After I checked into my hotel (an Ibis - Alice is not blessed with a great range of accommodation, especially of the independent/boutique type - at any budget, see above) I headed, first, to the HQ of the Royal Flying Doctors.

The RFDS was very much a part of my romantic notion of the Outback (doctors! flying! in shorts and long socks! bringing health to the wilderness!) and visitors to their Alice Springs centre provide them with much needed funds.  However, there isn't a huge amount to see: a film about the service (which is certainly inspiring) and a small museum showing changes in medicine since the RFDS was founded.  I will add, however, that the film did get me a bit choky as you realise that people literally owe their lives to this service.

I wandered around town, taking photos of some of the original buildings, all of a similar single-story, tin-roofed style.

I then made the slightly less than wise decision to walk out to the old telegraph station which is what Alice owes her existence to - the town was founded around, first, the telegraph and then the railway.  The walk was beautiful and not that far (around 4km along the dry Todd River) but I underestimated the toll the heat would take and I found the 40 minute walk pretty challenging - despite hat/sunglasses/sunscreen/water.  Hint to future visitors (at least those visiting in summertime) - minimise walking!

One thing I did notice as I walked - the Indigenous population is much bigger (as a proportion of total population) in the Northern Territory than in Victoria and hence you are much more aware of the social inequality they are experiencing.  The 'no grog' signs dotted around Alice are testament to the toll alcohol abuse has taken on Aboriginal Australians.

Everywhere I walked I saw groups of Indigenous people, old and young, sitting in the shade.  Let me stress that this is not a problem in and of itself but it was a reminder that the wrongs experienced by the Indigenous community are a long way from being addressed.

The telegraph station eventually reached (and duly photographed),

and I fell in with some kind fellow tourists who gave me a lift back into town - via Anzac Hill where we got this great view:

The other place I wanted to visit in Alice - and did, the morning before I left - was the School of the Air.  My primary school library randomly had a copy of an old 1960s book about boys and girls in Australia and I remember being fascinated by the notion of doing your lesson by RADIO with no teacher even in the same room to keep an eye on you.  The whole thing seemed entirely wackadoo and fantastical.

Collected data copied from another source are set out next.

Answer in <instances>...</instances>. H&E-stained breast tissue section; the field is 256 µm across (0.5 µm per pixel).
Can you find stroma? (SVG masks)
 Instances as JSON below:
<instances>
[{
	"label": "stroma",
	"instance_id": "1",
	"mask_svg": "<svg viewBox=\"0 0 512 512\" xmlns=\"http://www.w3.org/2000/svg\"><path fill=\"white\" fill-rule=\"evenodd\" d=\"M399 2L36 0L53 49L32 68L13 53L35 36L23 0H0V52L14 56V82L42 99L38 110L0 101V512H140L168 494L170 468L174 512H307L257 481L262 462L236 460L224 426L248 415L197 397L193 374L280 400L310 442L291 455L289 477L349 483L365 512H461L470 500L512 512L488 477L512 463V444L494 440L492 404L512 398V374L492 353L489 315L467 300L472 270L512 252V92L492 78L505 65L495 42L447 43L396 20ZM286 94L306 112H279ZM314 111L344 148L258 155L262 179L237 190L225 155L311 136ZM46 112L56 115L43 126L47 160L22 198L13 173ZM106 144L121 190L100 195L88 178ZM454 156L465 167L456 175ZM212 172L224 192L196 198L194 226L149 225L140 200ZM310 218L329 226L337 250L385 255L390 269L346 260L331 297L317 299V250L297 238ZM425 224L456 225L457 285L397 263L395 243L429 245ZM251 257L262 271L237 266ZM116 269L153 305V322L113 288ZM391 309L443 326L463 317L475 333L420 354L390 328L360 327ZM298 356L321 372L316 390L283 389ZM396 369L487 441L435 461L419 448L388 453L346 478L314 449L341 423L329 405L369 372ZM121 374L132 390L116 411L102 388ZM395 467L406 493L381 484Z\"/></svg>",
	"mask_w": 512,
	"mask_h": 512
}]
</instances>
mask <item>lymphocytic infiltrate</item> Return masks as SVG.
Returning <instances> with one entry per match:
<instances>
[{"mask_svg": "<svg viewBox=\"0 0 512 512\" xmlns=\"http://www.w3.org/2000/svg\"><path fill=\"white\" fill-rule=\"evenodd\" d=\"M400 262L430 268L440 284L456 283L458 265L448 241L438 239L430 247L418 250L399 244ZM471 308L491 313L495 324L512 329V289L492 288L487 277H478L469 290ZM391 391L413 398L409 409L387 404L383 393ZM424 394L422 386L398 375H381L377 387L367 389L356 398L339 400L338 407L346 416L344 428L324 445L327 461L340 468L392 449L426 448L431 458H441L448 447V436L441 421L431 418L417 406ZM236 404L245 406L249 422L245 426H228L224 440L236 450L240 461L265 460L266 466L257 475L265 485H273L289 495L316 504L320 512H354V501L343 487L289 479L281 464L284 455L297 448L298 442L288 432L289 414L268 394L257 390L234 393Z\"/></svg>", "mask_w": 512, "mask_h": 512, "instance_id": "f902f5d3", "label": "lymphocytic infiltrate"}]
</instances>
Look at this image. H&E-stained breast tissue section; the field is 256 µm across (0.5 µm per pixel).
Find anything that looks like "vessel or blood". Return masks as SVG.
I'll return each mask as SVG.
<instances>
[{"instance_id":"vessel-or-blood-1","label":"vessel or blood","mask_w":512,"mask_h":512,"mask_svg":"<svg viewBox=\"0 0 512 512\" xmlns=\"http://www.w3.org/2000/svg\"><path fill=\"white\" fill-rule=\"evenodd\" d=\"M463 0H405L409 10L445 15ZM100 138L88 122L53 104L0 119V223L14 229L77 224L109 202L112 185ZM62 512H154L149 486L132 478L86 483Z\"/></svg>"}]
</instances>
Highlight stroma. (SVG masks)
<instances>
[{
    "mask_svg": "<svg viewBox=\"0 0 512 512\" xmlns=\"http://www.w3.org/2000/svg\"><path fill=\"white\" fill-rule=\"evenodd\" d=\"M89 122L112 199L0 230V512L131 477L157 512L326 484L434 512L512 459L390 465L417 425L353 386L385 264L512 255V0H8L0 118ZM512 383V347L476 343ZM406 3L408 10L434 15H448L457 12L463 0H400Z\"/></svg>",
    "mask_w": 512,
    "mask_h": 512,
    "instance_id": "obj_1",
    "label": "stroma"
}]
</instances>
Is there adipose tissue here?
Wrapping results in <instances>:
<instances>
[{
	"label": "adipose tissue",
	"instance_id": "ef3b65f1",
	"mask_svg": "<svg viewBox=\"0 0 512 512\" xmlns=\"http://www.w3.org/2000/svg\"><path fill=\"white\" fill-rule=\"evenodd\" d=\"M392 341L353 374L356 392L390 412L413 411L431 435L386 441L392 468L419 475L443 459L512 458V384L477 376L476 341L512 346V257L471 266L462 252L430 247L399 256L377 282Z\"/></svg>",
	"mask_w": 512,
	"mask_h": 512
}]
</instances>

These days, lessons are done via the internet (they have a special Skype-like programme customised for the school's particular needs) and we watched a teacher teaching a class of 4 and 5 year olds who were all learning, not just the usual things 4 and 5 year olds learn, but how to use the equipment.  (When they want to raise their hands, they click a hand icon on their screen...)  I found the school inspiring but also unexpectedly sad.  One of the pupils (though this is at the extreme end of the spectrum) lives 1000km from school.  Can you imagine?  I'm not sure I can.  Once a term, our guide explained, they try to get all the kids into Alice for a week and the kids look forward to this like Christmas.

As well as seeing the lessons (you can see into the broadcasting studios/classrooms where the teachers transmit their classes) there's a film, and a small display of equipment - including the famous pedal radio that enabled services like the School of the Air and the Flying Doctors to keep in touch with their community spread over such a vast distance.

This map - showing the thousands of kilometres covered in the school catchment area -  charts all of the children who are enrolled in the school and where they live.

I loved visiting Alice Springs and am glad that I could fulfill the dream of - well, not quite a lifetime but a long time.  But if the Ghan really made me appreciate the vastness of Australia, Alice Springs made me question the price paid for trying to inhabit such a fundamentally uninhabitable (or scarcely habitable) place.  But it did make me appreciate Nevil Shute's evocation of Alice Springs as an icon and an oasis.  To someone who lives on a remote Cattle Station and doesn't see a neighbour - let along a stranger - from one week to the next - a town like Alice must be like heaven.